··· Information shown ···

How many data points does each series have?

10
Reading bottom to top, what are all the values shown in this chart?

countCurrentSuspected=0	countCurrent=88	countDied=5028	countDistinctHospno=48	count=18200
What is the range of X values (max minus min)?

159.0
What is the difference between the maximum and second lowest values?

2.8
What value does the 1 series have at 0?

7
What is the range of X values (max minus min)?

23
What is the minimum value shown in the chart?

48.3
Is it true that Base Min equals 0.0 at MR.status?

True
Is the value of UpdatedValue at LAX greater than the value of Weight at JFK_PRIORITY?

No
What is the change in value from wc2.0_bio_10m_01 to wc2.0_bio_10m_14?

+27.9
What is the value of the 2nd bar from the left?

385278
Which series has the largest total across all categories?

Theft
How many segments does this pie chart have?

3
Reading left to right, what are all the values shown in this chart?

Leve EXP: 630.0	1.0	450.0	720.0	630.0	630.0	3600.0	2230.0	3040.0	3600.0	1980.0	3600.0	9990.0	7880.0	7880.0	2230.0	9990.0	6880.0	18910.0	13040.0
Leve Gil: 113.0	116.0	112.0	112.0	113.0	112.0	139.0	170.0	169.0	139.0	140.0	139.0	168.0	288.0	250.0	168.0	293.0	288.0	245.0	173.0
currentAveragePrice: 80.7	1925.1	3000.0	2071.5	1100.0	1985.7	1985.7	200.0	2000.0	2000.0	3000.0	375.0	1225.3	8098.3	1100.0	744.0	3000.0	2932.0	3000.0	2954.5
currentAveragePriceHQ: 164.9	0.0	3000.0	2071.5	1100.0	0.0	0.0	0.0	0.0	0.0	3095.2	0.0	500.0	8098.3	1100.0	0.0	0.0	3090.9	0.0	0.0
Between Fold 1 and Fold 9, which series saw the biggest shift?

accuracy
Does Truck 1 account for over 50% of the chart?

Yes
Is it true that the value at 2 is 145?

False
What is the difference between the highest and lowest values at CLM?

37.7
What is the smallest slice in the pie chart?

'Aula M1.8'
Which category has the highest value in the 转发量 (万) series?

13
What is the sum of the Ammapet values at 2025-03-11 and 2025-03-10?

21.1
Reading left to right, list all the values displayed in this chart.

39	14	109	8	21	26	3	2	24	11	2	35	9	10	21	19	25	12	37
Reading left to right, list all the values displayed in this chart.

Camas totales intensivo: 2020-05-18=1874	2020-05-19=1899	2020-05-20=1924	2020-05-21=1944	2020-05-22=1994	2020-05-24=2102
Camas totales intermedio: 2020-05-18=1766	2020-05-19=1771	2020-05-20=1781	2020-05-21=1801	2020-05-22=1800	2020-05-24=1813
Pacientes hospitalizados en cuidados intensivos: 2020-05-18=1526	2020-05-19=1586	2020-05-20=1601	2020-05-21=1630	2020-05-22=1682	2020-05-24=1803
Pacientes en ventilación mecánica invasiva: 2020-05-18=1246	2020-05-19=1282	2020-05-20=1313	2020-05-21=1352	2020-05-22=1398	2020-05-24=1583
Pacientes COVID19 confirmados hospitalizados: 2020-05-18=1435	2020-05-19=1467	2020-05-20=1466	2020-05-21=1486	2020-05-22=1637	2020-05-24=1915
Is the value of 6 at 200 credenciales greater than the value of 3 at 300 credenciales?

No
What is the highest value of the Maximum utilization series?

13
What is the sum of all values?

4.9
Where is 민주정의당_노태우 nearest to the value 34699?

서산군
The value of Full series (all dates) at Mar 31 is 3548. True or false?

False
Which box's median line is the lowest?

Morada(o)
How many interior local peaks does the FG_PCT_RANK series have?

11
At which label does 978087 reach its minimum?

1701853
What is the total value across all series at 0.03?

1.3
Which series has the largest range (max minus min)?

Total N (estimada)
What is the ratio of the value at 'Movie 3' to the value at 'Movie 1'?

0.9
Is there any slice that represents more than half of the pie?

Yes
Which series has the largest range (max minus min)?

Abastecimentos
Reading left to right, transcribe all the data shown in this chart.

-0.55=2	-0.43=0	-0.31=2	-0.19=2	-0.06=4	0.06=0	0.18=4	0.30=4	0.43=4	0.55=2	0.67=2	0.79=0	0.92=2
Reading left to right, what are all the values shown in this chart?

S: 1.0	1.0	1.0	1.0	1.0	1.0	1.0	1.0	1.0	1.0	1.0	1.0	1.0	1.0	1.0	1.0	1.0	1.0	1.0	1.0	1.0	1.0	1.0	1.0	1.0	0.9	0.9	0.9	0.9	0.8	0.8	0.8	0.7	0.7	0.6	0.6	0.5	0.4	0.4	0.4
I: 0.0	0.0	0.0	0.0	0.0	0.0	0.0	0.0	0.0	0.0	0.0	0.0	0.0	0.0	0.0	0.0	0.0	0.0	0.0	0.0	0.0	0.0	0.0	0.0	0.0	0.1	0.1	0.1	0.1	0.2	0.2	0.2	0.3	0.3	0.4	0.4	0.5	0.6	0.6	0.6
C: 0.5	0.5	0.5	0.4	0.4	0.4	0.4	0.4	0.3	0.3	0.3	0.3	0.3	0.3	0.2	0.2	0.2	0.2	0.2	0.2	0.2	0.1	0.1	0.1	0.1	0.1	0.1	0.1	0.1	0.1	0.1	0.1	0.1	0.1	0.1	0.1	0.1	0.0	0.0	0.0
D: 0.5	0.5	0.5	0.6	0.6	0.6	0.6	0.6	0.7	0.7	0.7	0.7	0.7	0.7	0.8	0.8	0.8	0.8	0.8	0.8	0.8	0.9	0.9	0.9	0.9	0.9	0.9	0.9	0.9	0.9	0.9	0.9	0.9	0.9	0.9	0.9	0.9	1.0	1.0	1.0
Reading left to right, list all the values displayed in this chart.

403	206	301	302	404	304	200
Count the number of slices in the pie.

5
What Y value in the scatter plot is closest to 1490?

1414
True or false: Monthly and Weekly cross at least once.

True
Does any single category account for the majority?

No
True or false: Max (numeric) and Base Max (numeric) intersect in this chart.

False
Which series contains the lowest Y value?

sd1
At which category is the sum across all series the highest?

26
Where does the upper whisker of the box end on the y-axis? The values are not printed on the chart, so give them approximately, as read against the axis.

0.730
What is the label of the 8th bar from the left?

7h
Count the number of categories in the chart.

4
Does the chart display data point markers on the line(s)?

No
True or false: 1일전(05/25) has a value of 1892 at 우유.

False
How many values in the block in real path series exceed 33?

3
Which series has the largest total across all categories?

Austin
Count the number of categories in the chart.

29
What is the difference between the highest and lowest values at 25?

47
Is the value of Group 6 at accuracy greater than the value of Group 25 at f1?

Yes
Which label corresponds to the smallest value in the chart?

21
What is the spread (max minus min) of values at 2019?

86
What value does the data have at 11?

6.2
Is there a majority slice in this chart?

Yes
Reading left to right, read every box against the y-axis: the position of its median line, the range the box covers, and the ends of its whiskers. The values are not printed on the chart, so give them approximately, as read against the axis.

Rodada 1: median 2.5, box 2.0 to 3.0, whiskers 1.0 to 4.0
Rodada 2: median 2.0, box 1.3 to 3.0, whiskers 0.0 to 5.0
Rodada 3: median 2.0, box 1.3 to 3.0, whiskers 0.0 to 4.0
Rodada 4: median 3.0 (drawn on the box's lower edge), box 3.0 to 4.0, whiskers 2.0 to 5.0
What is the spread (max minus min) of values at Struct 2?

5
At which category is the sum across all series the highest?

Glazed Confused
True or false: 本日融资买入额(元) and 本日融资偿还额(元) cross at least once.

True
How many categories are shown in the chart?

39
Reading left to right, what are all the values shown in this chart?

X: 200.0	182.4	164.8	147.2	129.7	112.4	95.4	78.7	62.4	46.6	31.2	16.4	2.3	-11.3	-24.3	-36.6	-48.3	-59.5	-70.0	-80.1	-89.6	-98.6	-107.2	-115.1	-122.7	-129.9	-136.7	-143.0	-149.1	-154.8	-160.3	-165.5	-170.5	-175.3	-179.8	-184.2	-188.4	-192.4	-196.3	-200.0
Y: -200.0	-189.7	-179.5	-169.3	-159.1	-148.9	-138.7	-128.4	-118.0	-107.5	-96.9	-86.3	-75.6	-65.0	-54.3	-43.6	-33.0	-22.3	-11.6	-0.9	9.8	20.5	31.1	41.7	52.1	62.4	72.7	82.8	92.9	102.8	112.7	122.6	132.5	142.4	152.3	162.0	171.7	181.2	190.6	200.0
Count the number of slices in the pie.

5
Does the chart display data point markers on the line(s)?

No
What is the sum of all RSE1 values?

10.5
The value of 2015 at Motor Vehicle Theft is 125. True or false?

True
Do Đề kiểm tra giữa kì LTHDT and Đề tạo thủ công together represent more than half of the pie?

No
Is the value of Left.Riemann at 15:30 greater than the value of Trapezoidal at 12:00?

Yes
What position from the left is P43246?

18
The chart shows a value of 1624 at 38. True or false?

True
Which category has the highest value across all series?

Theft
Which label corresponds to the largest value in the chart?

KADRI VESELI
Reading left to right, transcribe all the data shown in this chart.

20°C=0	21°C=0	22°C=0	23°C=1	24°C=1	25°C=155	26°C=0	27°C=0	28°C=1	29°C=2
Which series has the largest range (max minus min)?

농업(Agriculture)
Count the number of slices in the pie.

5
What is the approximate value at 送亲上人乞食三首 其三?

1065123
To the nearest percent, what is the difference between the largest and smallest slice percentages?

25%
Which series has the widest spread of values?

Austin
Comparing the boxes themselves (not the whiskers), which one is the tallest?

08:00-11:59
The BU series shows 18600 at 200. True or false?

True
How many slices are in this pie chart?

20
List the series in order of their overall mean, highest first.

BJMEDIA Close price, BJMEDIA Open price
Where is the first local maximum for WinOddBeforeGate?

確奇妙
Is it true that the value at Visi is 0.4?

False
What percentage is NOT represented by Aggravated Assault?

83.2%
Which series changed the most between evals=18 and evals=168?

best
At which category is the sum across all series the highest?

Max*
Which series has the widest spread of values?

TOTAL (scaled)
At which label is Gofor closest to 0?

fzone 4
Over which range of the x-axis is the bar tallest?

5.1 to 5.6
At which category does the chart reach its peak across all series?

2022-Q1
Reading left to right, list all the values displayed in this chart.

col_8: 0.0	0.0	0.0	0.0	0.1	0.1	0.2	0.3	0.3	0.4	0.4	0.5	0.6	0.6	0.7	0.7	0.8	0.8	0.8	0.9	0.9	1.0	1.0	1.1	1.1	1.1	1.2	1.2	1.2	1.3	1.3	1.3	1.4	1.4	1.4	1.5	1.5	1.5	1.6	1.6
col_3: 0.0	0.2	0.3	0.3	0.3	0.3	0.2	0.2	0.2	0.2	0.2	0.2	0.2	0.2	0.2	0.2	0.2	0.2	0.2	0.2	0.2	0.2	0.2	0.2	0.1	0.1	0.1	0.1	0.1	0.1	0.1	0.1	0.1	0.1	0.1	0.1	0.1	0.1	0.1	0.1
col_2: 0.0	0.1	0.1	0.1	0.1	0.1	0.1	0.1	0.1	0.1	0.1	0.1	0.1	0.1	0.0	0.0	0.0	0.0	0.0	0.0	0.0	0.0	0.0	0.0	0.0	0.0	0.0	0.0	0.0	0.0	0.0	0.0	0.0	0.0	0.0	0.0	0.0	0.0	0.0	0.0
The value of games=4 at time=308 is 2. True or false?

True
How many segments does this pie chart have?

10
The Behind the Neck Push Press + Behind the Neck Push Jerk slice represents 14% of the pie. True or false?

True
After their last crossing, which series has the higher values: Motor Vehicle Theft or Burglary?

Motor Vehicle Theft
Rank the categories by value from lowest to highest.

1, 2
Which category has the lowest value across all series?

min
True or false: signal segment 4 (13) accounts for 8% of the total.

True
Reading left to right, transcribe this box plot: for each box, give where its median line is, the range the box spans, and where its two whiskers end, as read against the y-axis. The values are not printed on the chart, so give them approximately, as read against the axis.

···

[Job item] State how many lines of the material above contain the word "position". Give only the number.

[Expected output] 2